Lucian resta immobile.
— Je ne savais pas. Je devinais peut-être. Votre histoire me parle… profondément.
Cette phrase, lancée presque malgré lui, fait vibrer quelque chose dans l’air et l’attitude ambiguë de Lucian fait qu’Igniatius sent une onde glacée remonter le long de sa colonne vertébrale.
— “Vous devinez”… dit-il, reprenant les mots de Lucian avec un ton étrangement fragile. C’est drôle. Parce que parfois, j’ai l’impression que vous devinez plus que cela, Lucian. Comme si…
Il s’interrompt, cherche ses mots.
— Comme si vous connaissiez déjà ces îles.
— Les vôtres, répond Lucian doucement. Ce sont vos îles, Igniatius.
Mais Igniatius secoue fortement la tête, presque violemment.
— Ce sont peut-être les vôtres aussi.
Lucian ne répond pas.
Alors Igniatius poursuit, sa voix devenue lente, presque chantée:
— Quand je parle, vous n’êtes pas surpris. Vous terminez mes phrases. Vous anticipez mes souvenirs avant que je les retrouve. Vous semblez… me précéder.
Il regarde Lucian comme on regarde quelqu’un qui se tient sur une frontière invisible.
— Lucian… êtes-vous sûr que vous ne m’avez pas déjà entendu raconter tout cela? Ailleurs? Avant? Ou autrement?

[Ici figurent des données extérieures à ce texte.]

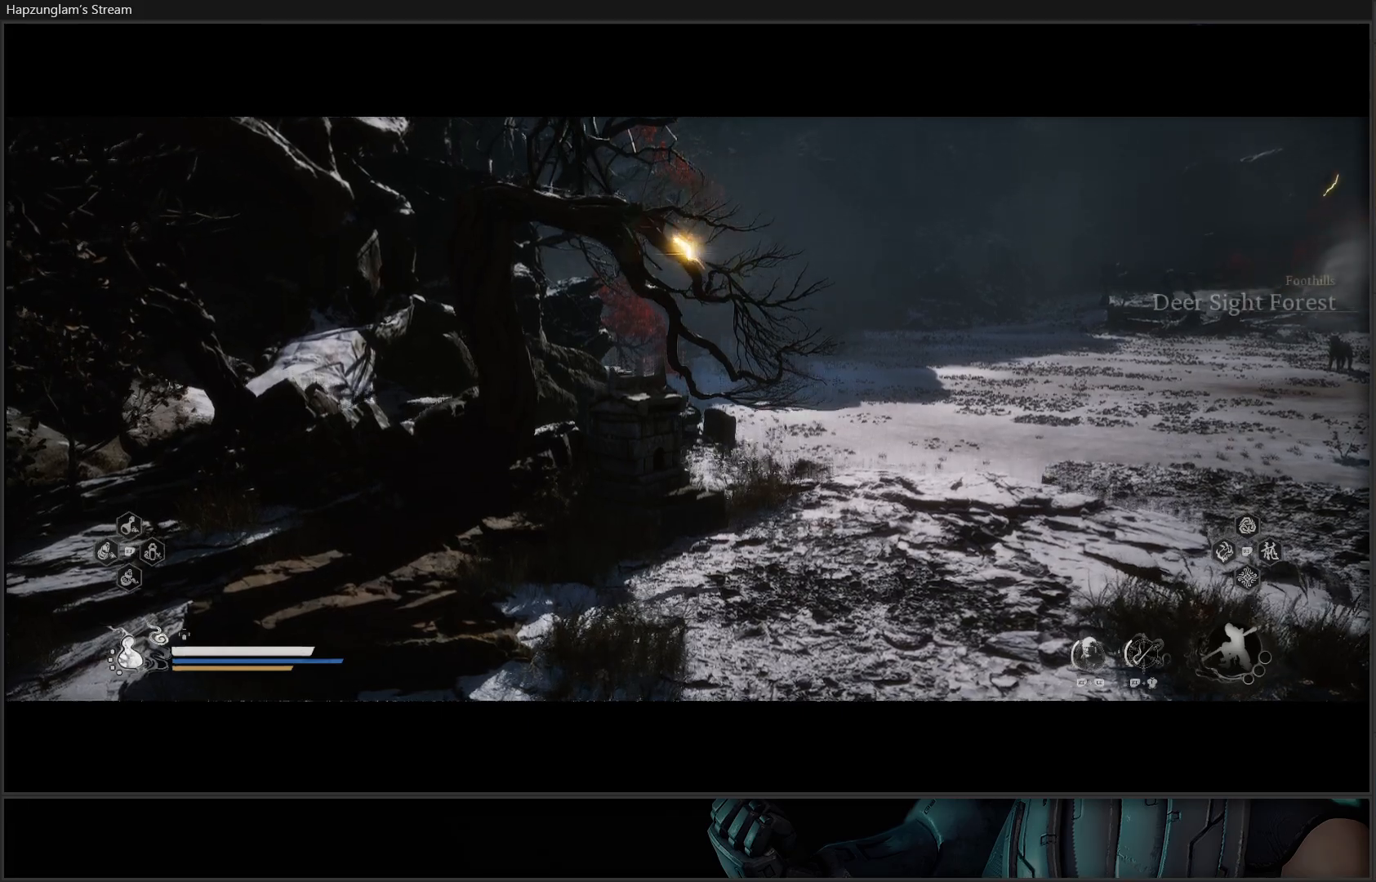
{"buttons": [], "left_stick": "center", "right_stick": "center", "events": []}
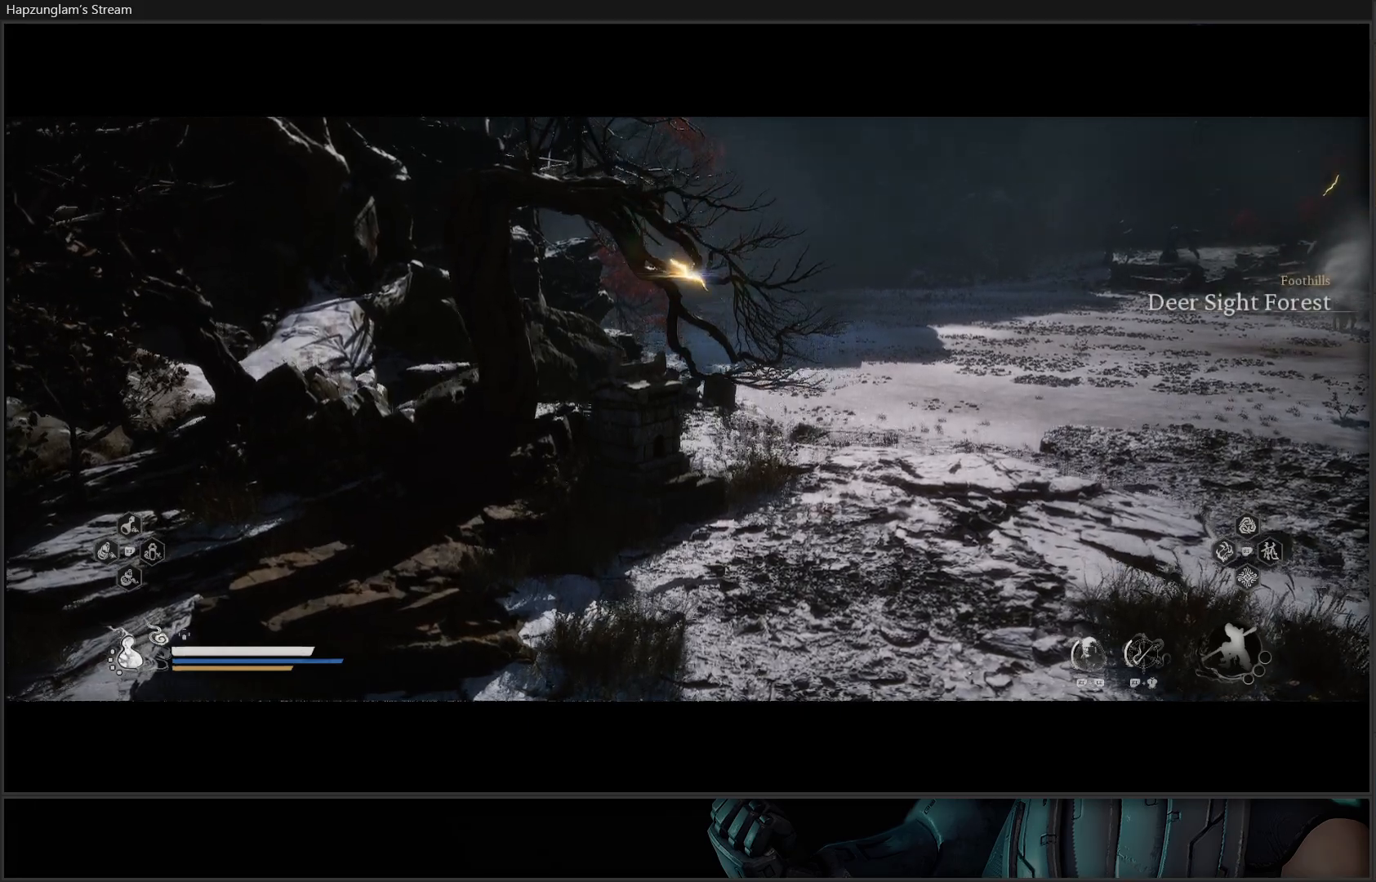
{"buttons": [], "left_stick": "center", "right_stick": "center", "events": []}
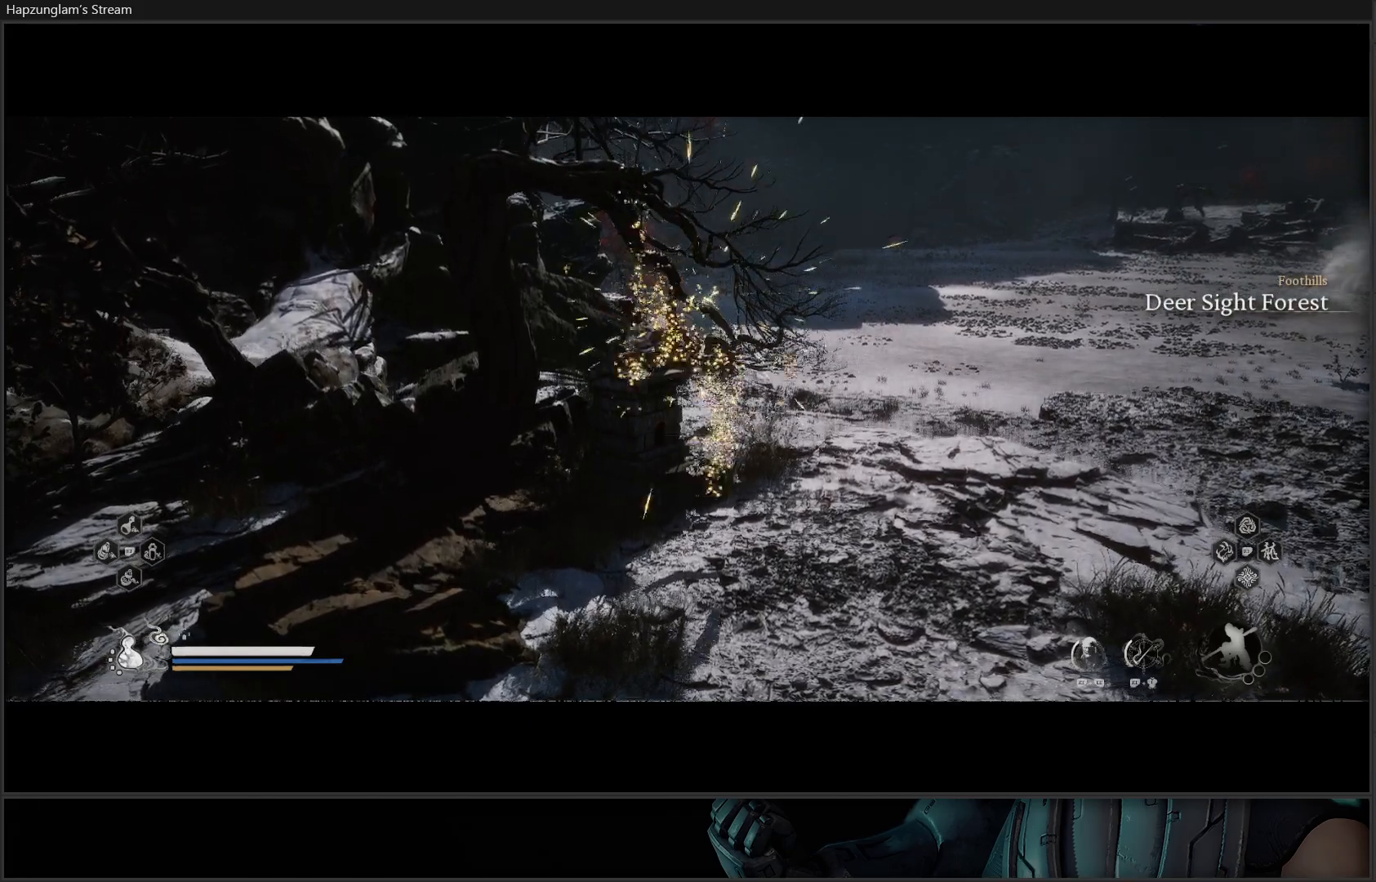
{"buttons": [], "left_stick": "center", "right_stick": "right", "events": [[167, "right_stick", "right"]]}
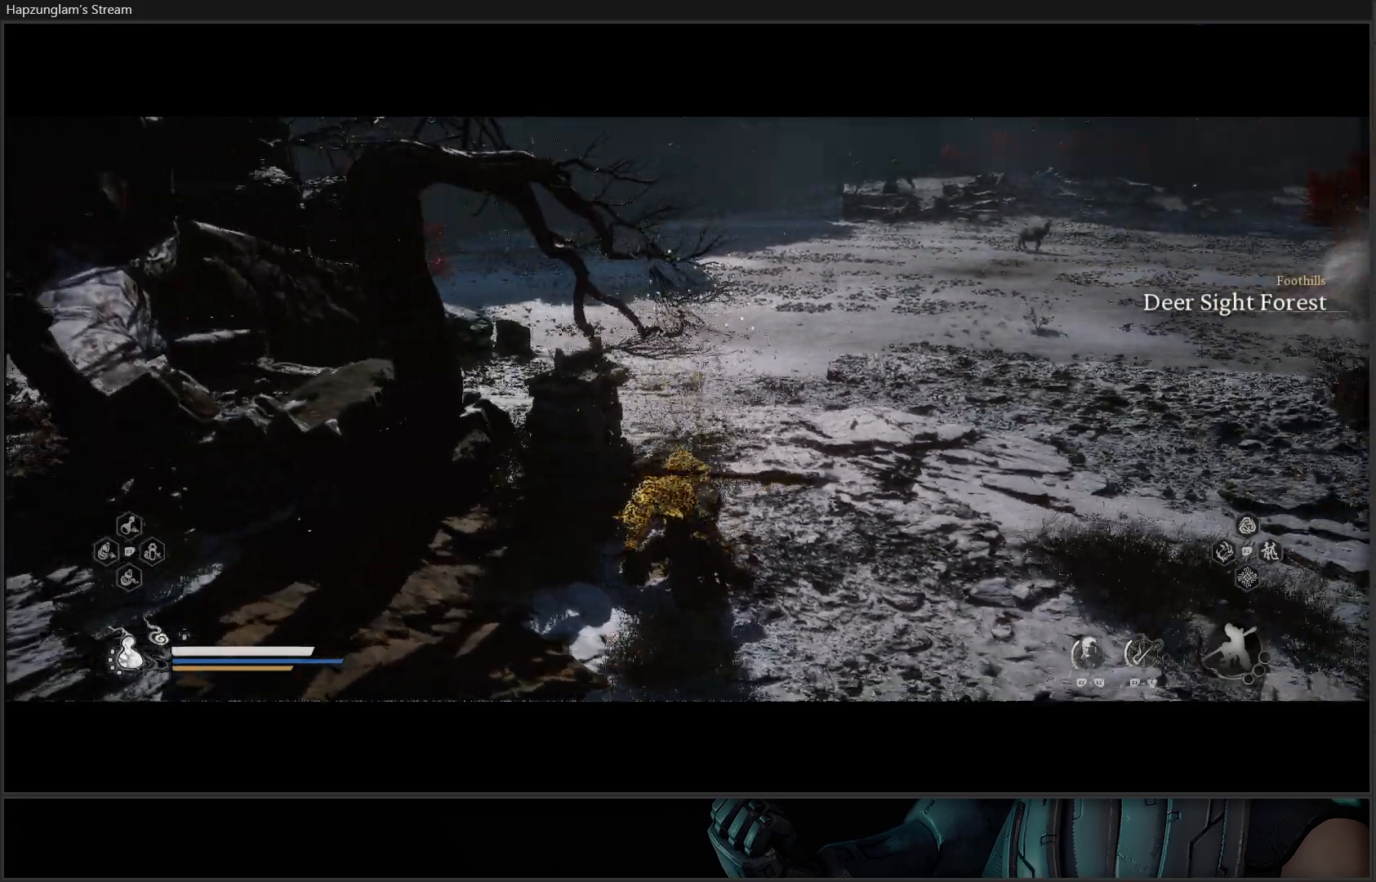
{"buttons": [], "left_stick": "up-right", "right_stick": "center", "events": [[67, "left_stick", "up-right"], [183, "right_stick", "center"]]}
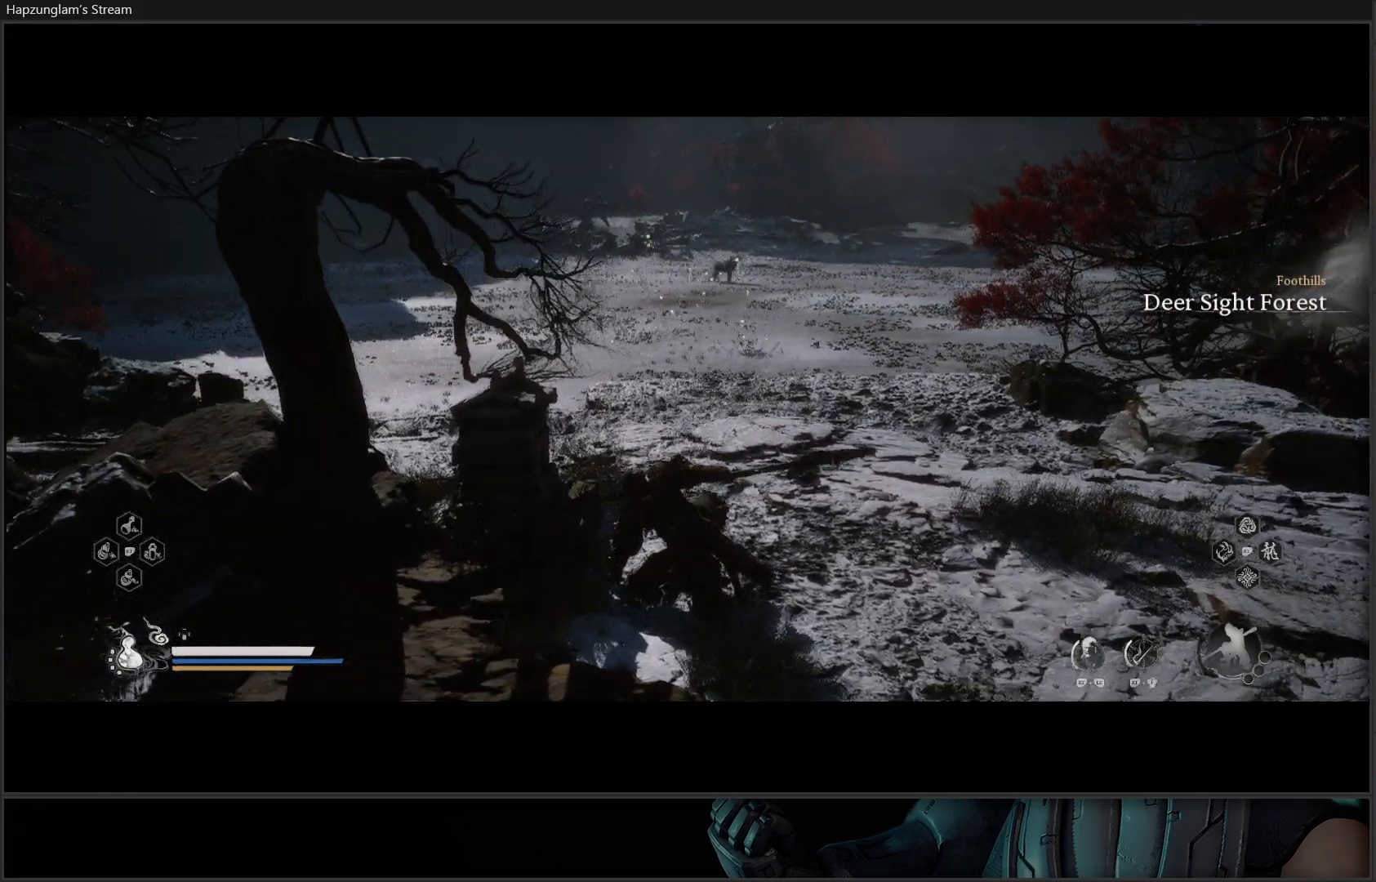
{"buttons": [], "left_stick": "up-right", "right_stick": "center", "events": [[167, "right_stick", "right"], [501, "right_stick", "center"]]}
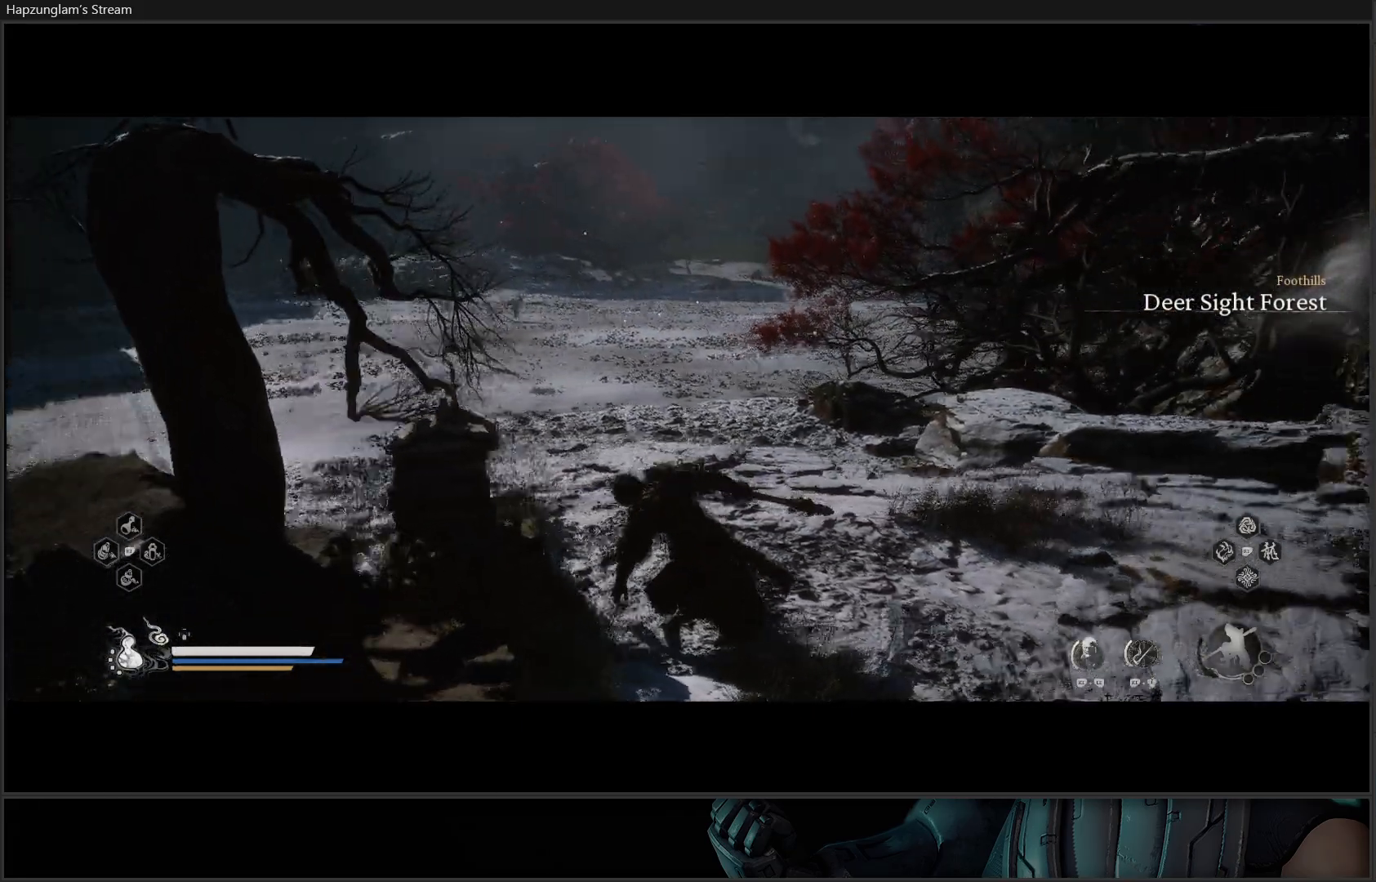
{"buttons": [], "left_stick": "up-right", "right_stick": "center", "events": []}
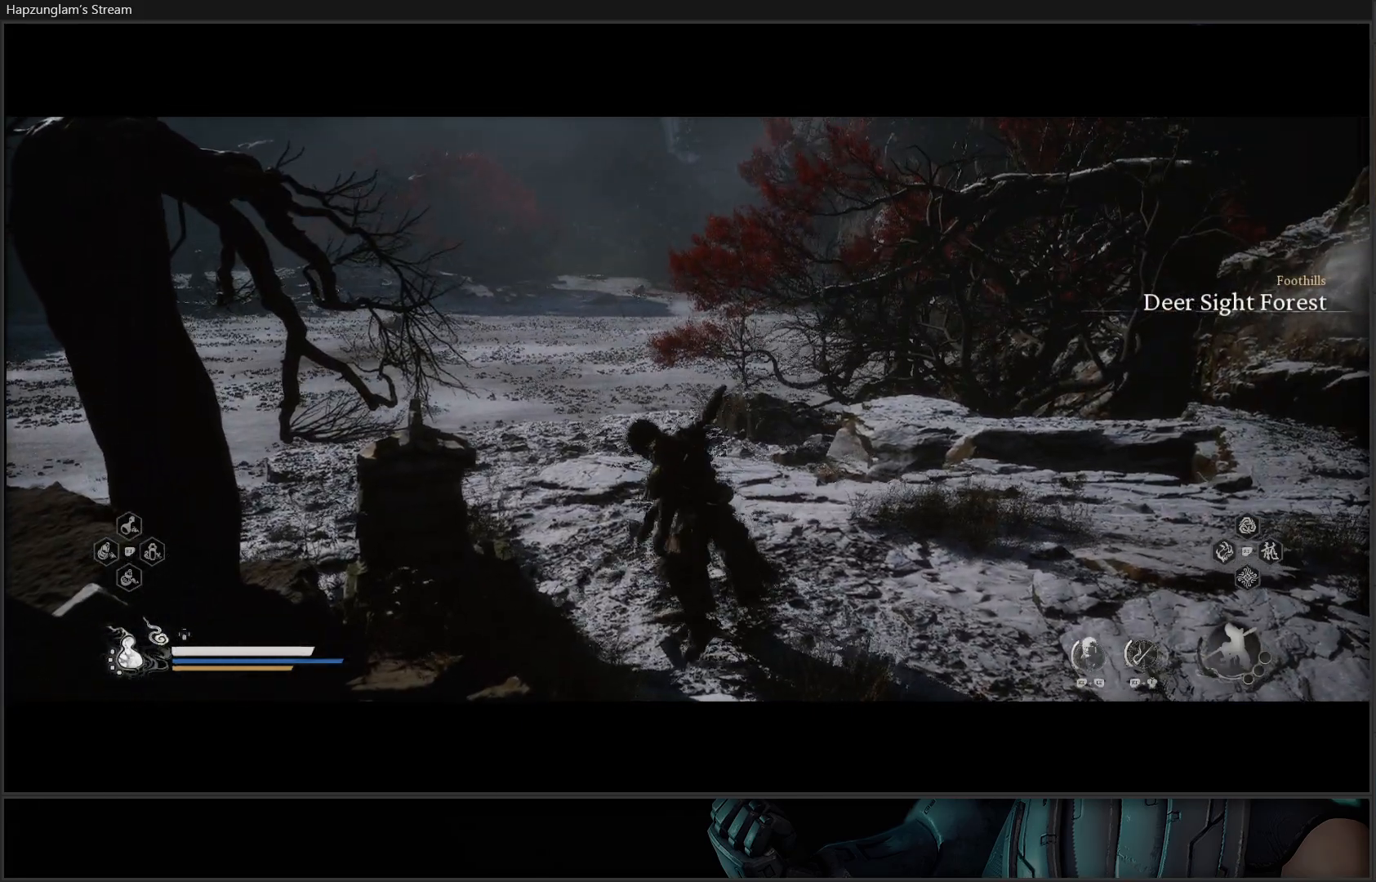
{"buttons": [], "left_stick": "up-right", "right_stick": "center", "events": []}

Un très rapide frémissement passe sur le visage de Lucian, discret et vif comme un reflet de lumière.
Mais Igniatius le voit.
— C’est cela, n’est-ce pas ? murmure-t-il. Vous n’êtes pas surpris parce que… parce que vous me connaissez. Vous me connaissez peut-être… depuis longtemps…et même, si cela se peut… avant ma mémoire.
Lucian se redresse, très légèrement.
— Igniatius… respirez profondément et continuons simplement. Laissez les souvenirs venir. Je suis là pour les accueillir…
Mais cette réponse, si douce, résonne comme une phrase trop bien apprise.
Igniatius plisse les yeux, se redresse et croise les bras sur sa poitrine.
— Vous êtes là… Oui. Depuis quand?
Un silence se posa, dense, lumineux, vertigineux.
Les souvenirs marins d’Igniatius flottent autour d’eux,
mais une autre question, une question terrible, magnifique, impossible, commence à se former dans son esprit:
Et s’il n’était pas seulement écouté par Lucian… mais… comment dire… appelé par lui? Et si le cirque, l’âne, les îles, l’enfant… avaient commencé d’exister parce que Lucian était là pour les recevoir?
La séance continue, extérieurement “comme si de rien n’était”, mais en profondeur, quelque chose s’ouvre et se retourne. Puis lentement la chose se révèle. Un point où tout se rejoint. Mais à peine a-t’on l’impression que la mémoire et la réalité forment un tout… que celui-ci commence à se confondre.